The specific criteria as to the extent and duration of elevation in plasma values required for the diagnosis of myocardial infarction would require some intense thought. The following guidelines with respect to the enzymatic criteria for plasma MBCK may serve as a working framework: 1) a serial elevation followed by a decrease in plasma MBCK to baseline levels with a change of 25 percent or more between any two values; 2) an increase in plasma MBCK activity of 50 percent or more between two samples separated by at least four hours and not more than 12 hours; 3) the diagnosis should preferably be made on not less than two samples in a 24-hour period separated by at least four hours; or 4) if only a single sample is present, diagnosis must be made on the basis of an elevation above normal by at least one-fold. Patients admitted beyond 72 hours from onset of infarction should preferably have LDH isoenzymes analyzed since MBCK may well have returned to normal. The other alternative, of course, would be to do pyrophosphate imaging. In the case of LDH isoenzymes, one may adopt a similar sampling frequency; however, analysis would most likely be semiquantitatively performed by densitometric scanning following separation by electrophoresis. The other approach is to use the immunoinhibition technique, but since one measures only LDH-1 and not LDH-2, it may be difficult to determine specificity with the immunoinhibition assay. In patients undergoing cardiac surgery, the diagnosis of myocardial infarction cannot be made on the basis of isoenzymes alone since MBCK and LDH-1 are consistently elevated from the surgical trauma to the heart.
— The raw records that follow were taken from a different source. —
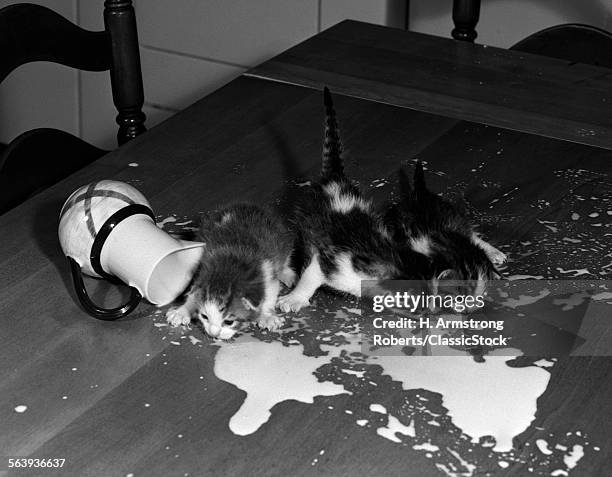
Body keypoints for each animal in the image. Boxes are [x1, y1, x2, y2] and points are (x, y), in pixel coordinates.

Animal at [165, 203, 294, 340]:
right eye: (205, 316)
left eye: (228, 322)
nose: (213, 334)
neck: (229, 265)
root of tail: (248, 205)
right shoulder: (203, 268)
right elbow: (193, 293)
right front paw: (182, 311)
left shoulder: (267, 270)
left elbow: (270, 293)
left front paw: (267, 316)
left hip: (282, 241)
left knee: (285, 260)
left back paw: (288, 275)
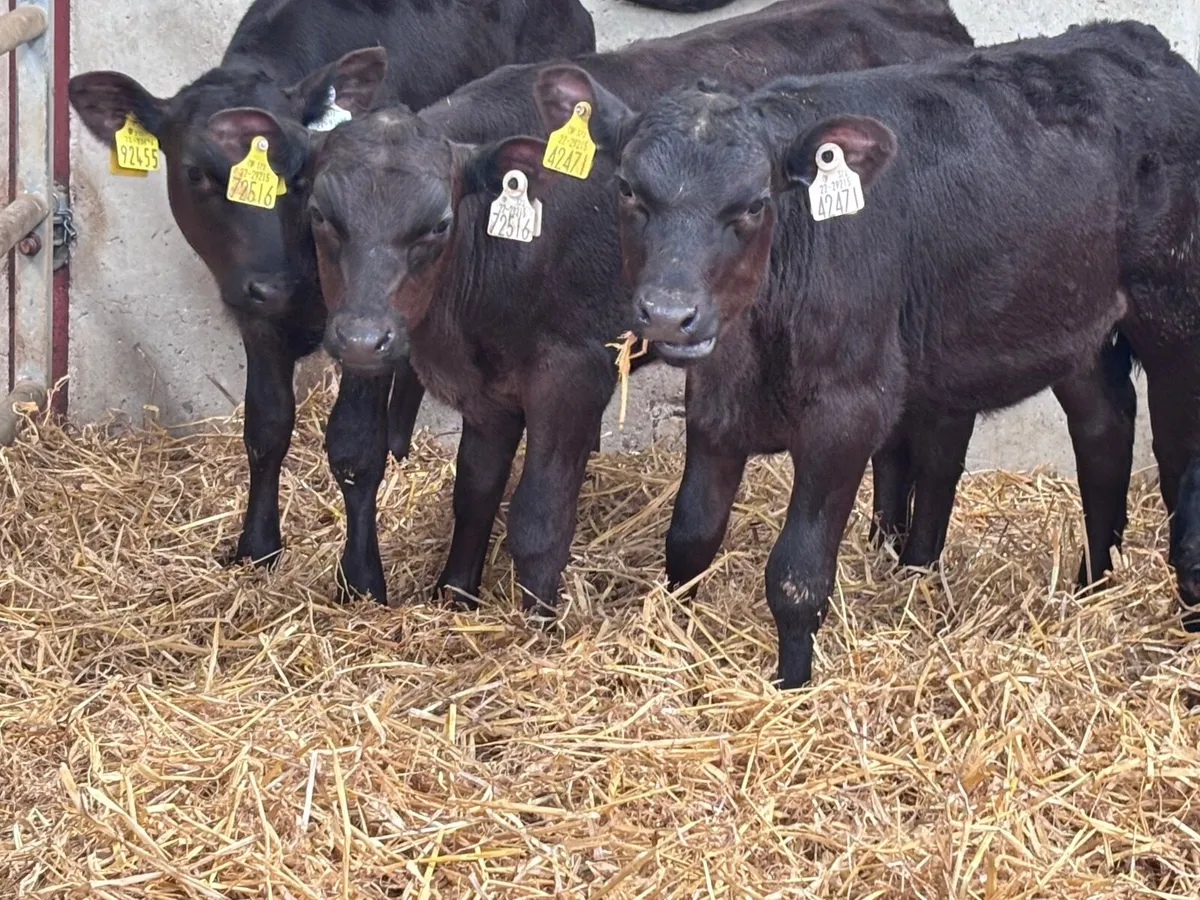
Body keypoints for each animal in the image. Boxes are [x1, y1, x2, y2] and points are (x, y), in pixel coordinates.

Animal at [67, 0, 598, 603]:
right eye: (196, 173)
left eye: (298, 178)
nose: (275, 285)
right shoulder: (258, 319)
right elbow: (266, 427)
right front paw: (257, 546)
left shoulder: (368, 324)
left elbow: (354, 447)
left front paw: (362, 580)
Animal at [223, 0, 978, 615]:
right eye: (320, 215)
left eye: (436, 224)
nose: (361, 338)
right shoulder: (490, 390)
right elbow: (474, 490)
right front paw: (455, 596)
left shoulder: (572, 372)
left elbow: (537, 517)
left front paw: (535, 627)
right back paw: (884, 540)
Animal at [535, 19, 1200, 688]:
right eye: (627, 189)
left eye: (754, 203)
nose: (670, 313)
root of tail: (1135, 41)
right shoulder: (717, 406)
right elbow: (690, 538)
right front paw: (680, 642)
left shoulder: (848, 412)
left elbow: (796, 574)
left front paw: (792, 686)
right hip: (1075, 315)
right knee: (1104, 426)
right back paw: (1092, 584)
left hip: (1173, 312)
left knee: (1175, 452)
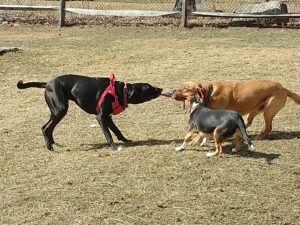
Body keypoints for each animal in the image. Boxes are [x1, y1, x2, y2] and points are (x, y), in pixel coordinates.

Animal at [17, 74, 162, 151]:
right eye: (150, 87)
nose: (160, 88)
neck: (121, 91)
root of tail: (47, 83)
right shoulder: (101, 117)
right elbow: (108, 134)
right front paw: (114, 147)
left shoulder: (108, 117)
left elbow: (117, 131)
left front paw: (125, 140)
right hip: (60, 109)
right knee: (46, 127)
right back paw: (49, 147)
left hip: (55, 111)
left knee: (47, 127)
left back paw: (53, 143)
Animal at [172, 81, 300, 140]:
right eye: (182, 86)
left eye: (186, 89)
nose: (173, 90)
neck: (210, 93)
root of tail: (284, 88)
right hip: (255, 110)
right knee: (248, 122)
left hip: (268, 110)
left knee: (268, 127)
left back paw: (260, 137)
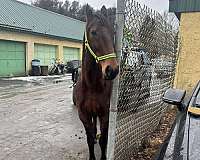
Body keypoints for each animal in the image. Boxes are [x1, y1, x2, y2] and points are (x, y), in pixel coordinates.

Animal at [74, 5, 119, 160]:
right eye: (93, 32)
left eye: (113, 32)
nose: (112, 70)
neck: (92, 85)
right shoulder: (83, 115)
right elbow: (89, 138)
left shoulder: (105, 115)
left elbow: (104, 140)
The development of new Q waves on the electrocardiogram is very specific, but highly insensitive. I would recommend pyrophosphate imaging which is most reliable if performed before and after cardiac surgery. In the case of noncardiac surgery, isoenzymes would provide a
very adequate diagnosis. In certain conditions, MBCK or LDH isoenzymes would be elevated due to release from skeletal muscle, and those exceptions would have to be excluded such as congenital muscular dystrophy. The inclusion of enzymes such as SGOT, HBD or SGPT simply adds to the cost and time required to make the diagnosis. The development of a uniform isoenzyme criterion for the diagnosis of myocardial infarction should decrease health care costs, improve patient care and reduce the often required rhetoric hypocrisy.